I have commented several times on how complete a waste of time and energy it is for me to tackle anti-cancer news by scrutinizing the scientific literature.  I have been at this study-and-blog thing for three years now, and I have worked pretty hard, for an old guy.  Yes, indeed, I know much more than formerly.  I know what the verb “to lyse” means.  I am okay with T-cells, and I can guess what a T-cell response might be.  I could give you a definition of shRNA, if you were curious. “Protein” and “antigen” are old friends.   But, what to do with the following paragraph?
Vigil, formerly known as FANG, involves engineering a patient's tumor cells to express the immunostimulator recombinant human granulocyte-macrophage colony-stimulating factor, which is designed to elicit a T-cell response against the patient's tumor antigens. The drug also includes bi-functional shRNAs against furin, an enzyme responsible for lysing the components of the protein TGF-beta that are involved in cellular proliferation and differentiation.

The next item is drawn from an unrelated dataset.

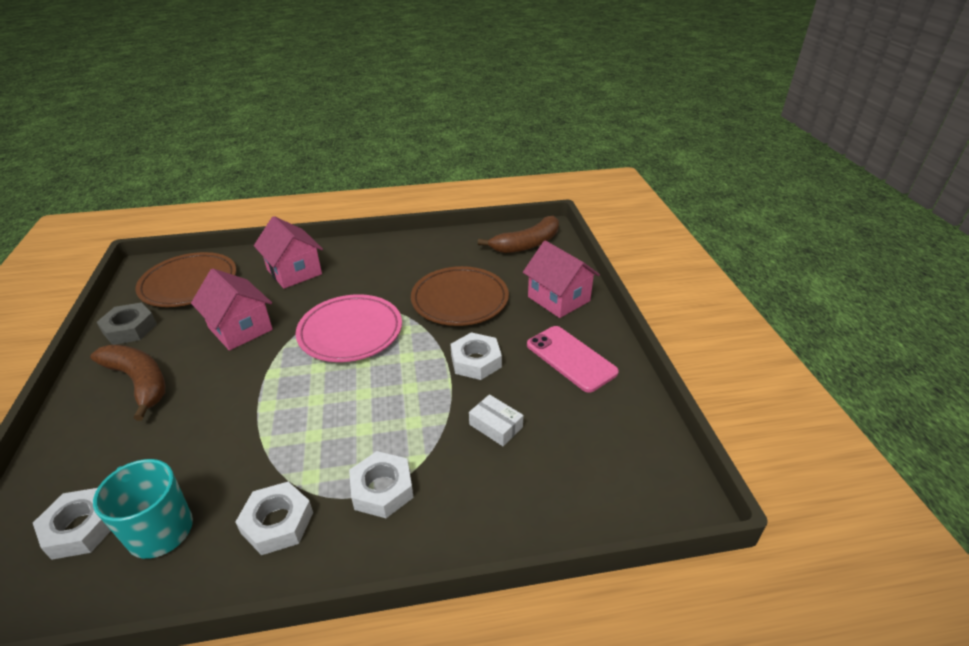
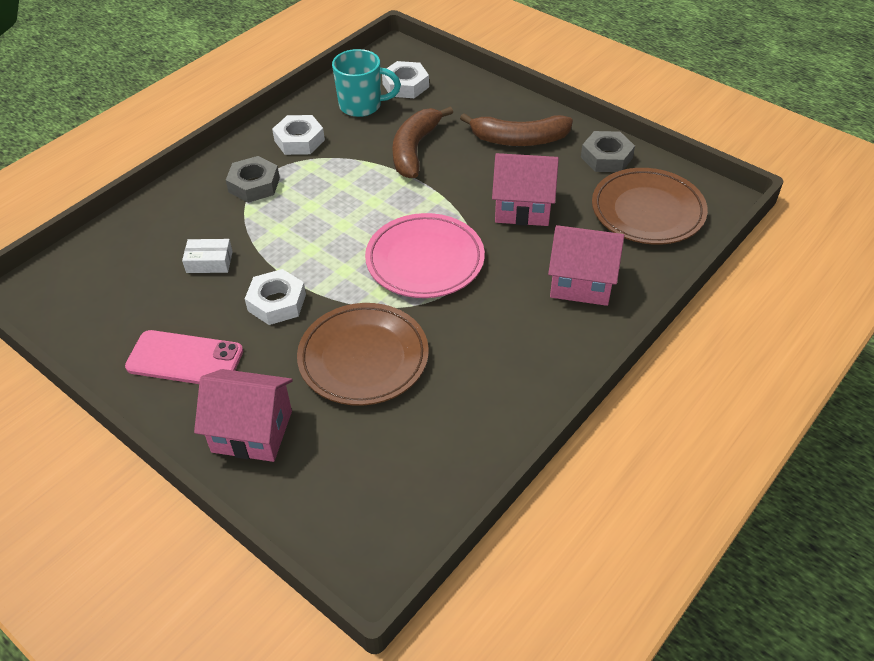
camera: 140 degrees right, 10 degrees up
(382, 489) = (254, 185): white nut -> grey nut
(526, 244) = (373, 510): brown banana -> brown banana (415, 149)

I took this from a PRESS RELEASE, for Heaven sake.  It is advising the (stock buying public) that Gradalis has a promising new drug against ovarian cancer in trial.  I usually can follow press releases fairly easily, but not this one.  However, I sense that this press release is announcing good news. News of any success in the fight against ovarian cancer is good news, although too many of these “potential breakthroughs” tend to fizzle and die.
And on another note, it is amusing to watch it try to rain here in Borrego.  All signs indicate that they are having a whopping big storm over on the coast: the wind is howling from the west, and dark, soggy clouds come rolling over the intervening mountains.  The rain clouds come on like a conquering army, determined to drench us with the rain we all are hoping for.  Not to be; upwelling, warm, bone-dry air from the Borrego sink stops the rain cloud in their tracks.  You can almost hear them whimper and moan as they dry up, wither, and die.  If we get 0.01 in tonight and tomorrow I will be surprised.  We always like rain here, unless it turns into a flash flood.  Too late for spring flowers now, anyway – the crop is sparse this year.